Better speed can be achieved with apex installed from https://www.github.com/nvidia/apex.


# Download data

In [2]:
# download the 20 News Group dataset, this may take a minute
train_data, test_data, class_names = load_news20()

# extract train and test datasets
X_raw_train, y_train = train_data
X_raw_test, y_test = test_data

In [3]:
class_names

['atheism',
 'graphics',
 'ms-windows.misc',
 'pc.hardware',
 'mac.hardware',
 'ms-windows.x',
 'misc.forsale',
 'autos',
 'motorcycles',
 'baseball',
 'hockey',
 'crypt',
 'electronics',
 'med',
 'space',
 'christian',
 'guns',
 'mideast',
 'politics.misc',
 'religion.misc']

# Prepare clear and corrupt data

In [4]:
# maximum vocabulary size 
max_features = 20000

# vectorize the data using tfidf, this time we'll use the whole dataset
tfidf = TfidfVectorizer(max_features=max_features, stop_words='english')
X_train = tfidf.fit_transform(np.array(X_raw_train))
X_test = tfidf.transform(X_raw_test)

# Prepare and test model

In [5]:
from sklearn.naive_bayes import MultinomialNB
from sklearn.metrics import accuracy_score
from sklearn.pipeline import make_pipeline

# initialize and train a naive bayes model
model = MultinomialNB(alpha=1)
model.fit(X=X_train, y=y_train)

MultinomialNB(alpha=1, class_prior=None, fit_prior=True)

Evaluate its performance on the clear test set

In [6]:
y_pred = model.predict(X_test)
accuracy_score(y_test, y_pred)

0.8179766330323951

In [7]:
# we'll make a simple pipeline to fallback to raw text
pipe = make_pipeline(tfidf, model)

# Corrupt most important and random

In [8]:
from utils import change_most_important_word,change_random_word

In [9]:
composed = compose(QWERTY())

In [10]:
how_many = 2000

In [11]:
%%time
X_raw_test_corrupt_imp = [change_most_important_word(x, y, pipe.predict_proba, composed) for x, y in zip(X_raw_test[:how_many], y_test[:how_many])]
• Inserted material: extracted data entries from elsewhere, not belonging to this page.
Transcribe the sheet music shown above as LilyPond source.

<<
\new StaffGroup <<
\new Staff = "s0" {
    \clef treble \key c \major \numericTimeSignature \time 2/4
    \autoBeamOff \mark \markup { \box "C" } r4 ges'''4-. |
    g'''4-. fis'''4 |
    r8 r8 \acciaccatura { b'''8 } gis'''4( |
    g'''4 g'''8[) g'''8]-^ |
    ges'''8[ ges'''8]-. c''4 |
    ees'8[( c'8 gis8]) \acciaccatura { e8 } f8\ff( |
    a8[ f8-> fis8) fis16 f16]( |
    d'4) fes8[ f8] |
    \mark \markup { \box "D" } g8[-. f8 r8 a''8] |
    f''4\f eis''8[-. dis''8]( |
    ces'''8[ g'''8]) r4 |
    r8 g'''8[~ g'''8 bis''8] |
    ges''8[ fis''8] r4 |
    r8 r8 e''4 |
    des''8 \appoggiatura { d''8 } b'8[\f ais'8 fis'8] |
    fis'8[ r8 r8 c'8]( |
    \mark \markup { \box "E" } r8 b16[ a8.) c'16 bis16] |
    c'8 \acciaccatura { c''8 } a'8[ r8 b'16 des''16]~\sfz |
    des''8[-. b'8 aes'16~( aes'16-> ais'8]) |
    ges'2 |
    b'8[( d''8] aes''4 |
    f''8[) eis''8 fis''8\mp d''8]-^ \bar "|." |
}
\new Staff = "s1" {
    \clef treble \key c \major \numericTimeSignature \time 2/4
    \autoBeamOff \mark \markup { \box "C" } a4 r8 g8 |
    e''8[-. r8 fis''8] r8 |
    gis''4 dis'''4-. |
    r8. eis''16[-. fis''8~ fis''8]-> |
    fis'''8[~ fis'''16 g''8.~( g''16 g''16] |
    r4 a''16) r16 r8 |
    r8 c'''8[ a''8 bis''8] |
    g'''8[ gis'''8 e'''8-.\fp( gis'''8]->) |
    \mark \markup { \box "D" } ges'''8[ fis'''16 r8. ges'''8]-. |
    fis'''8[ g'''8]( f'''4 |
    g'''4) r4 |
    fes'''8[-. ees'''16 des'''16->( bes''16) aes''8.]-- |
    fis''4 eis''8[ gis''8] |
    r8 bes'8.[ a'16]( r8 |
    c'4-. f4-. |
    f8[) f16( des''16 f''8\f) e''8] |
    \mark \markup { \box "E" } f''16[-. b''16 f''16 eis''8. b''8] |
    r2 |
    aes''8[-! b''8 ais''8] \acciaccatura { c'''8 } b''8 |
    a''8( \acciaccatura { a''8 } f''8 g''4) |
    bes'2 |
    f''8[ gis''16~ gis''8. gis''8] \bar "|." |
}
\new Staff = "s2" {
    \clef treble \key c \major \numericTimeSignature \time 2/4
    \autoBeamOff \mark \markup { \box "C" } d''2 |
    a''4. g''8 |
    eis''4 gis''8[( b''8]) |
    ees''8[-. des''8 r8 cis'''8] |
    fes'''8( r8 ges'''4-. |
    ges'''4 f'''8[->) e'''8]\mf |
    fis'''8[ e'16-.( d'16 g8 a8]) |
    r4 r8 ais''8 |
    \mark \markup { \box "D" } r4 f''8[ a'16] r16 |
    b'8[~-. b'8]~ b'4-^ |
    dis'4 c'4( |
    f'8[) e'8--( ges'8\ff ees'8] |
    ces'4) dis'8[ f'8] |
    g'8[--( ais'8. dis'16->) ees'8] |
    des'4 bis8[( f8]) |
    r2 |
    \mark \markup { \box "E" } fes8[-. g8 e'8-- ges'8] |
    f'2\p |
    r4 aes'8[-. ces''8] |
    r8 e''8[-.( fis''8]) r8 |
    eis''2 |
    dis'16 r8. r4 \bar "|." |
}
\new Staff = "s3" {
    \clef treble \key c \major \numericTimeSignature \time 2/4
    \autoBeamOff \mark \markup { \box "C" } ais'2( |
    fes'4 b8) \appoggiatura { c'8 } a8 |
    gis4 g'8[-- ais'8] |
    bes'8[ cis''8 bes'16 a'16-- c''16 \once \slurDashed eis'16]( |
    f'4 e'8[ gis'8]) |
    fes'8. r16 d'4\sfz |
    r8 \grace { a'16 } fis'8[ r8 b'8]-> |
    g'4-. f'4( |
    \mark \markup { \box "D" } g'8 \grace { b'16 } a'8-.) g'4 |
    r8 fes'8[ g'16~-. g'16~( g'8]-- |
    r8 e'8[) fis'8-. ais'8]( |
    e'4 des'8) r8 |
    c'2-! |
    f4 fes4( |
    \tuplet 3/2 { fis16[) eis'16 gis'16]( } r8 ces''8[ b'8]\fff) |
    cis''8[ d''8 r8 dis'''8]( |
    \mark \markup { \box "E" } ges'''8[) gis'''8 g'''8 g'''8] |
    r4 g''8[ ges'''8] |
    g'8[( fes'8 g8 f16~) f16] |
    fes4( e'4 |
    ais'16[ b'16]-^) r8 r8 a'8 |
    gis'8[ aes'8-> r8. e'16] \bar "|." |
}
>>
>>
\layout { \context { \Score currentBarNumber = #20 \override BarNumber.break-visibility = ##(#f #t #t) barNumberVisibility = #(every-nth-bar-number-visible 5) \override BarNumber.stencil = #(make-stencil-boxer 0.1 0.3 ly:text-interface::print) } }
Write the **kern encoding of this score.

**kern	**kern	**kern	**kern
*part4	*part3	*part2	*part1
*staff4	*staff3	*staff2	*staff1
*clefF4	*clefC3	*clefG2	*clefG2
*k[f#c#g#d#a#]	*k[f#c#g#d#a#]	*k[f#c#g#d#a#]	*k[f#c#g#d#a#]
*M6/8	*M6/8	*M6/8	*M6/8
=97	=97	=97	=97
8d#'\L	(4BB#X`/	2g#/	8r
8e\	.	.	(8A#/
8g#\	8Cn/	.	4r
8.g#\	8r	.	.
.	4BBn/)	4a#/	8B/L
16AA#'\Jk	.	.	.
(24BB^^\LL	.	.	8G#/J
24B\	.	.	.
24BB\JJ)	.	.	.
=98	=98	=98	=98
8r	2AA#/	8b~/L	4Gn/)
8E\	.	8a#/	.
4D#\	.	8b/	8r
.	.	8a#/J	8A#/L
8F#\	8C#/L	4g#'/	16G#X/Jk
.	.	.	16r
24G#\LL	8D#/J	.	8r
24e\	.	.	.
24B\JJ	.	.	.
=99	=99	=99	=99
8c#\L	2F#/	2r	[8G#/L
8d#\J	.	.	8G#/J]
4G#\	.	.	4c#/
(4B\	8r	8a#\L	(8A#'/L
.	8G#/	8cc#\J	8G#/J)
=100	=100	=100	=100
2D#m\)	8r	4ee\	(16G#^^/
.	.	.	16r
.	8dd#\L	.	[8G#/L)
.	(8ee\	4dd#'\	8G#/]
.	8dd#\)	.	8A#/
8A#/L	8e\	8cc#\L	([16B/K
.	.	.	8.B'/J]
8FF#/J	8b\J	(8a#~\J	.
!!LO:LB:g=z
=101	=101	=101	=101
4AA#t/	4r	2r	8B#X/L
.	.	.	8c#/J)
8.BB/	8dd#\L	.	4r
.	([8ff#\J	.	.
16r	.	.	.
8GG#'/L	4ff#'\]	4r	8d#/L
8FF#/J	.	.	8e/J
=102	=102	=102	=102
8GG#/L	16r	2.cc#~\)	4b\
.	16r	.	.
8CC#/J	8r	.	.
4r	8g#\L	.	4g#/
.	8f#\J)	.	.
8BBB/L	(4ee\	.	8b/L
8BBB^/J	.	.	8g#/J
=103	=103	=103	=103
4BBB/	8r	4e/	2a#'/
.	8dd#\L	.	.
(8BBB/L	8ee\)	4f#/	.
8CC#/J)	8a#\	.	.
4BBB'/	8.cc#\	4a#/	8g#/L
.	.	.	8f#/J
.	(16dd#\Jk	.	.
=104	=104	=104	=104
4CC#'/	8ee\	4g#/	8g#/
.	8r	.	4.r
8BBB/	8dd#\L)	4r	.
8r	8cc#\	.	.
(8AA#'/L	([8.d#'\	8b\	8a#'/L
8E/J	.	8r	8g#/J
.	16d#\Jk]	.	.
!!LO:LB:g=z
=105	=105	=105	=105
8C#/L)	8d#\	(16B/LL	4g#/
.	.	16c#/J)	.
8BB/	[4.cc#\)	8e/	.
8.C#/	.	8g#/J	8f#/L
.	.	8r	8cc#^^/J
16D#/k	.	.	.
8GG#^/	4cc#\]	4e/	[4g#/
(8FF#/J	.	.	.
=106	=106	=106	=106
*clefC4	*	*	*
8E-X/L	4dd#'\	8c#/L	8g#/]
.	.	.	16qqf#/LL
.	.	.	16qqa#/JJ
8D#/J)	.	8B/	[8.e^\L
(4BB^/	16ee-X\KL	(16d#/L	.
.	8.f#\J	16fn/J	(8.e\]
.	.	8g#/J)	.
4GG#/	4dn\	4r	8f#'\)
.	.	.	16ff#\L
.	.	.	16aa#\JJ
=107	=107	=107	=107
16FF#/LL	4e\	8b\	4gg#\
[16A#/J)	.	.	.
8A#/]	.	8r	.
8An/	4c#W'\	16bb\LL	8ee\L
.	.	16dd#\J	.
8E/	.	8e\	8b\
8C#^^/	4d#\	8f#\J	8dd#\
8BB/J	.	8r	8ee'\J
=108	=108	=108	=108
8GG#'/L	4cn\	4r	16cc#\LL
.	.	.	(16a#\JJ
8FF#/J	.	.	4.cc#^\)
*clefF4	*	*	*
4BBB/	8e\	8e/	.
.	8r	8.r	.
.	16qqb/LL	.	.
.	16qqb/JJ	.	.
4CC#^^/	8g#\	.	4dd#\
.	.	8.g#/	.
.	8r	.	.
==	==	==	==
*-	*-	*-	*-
CPU times: user 15min 18s, sys: 1.69 s, total: 15min 20s
Wall time: 15min 20s


In [12]:
X_raw_test_corrupt_rnd = [change_random_word(x, composed) for x, y in zip(X_raw_test[:how_many], y_test[:how_many])]

In [13]:
X_test_corrupt_imp = tfidf.transform(X_raw_test_corrupt_imp)
X_test_corrupt_rnd = tfidf.transform(X_raw_test_corrupt_rnd)

Accuracy on corrupted most important

In [14]:
y_pred = model.predict(X_test_corrupt_imp)
accuracy_score(y_test[:how_many], y_pred)

0.7925

Accuracy on corrupted random

In [15]:
y_pred = model.predict(X_test_corrupt_rnd)
accuracy_score(y_test[:how_many], y_pred)

0.815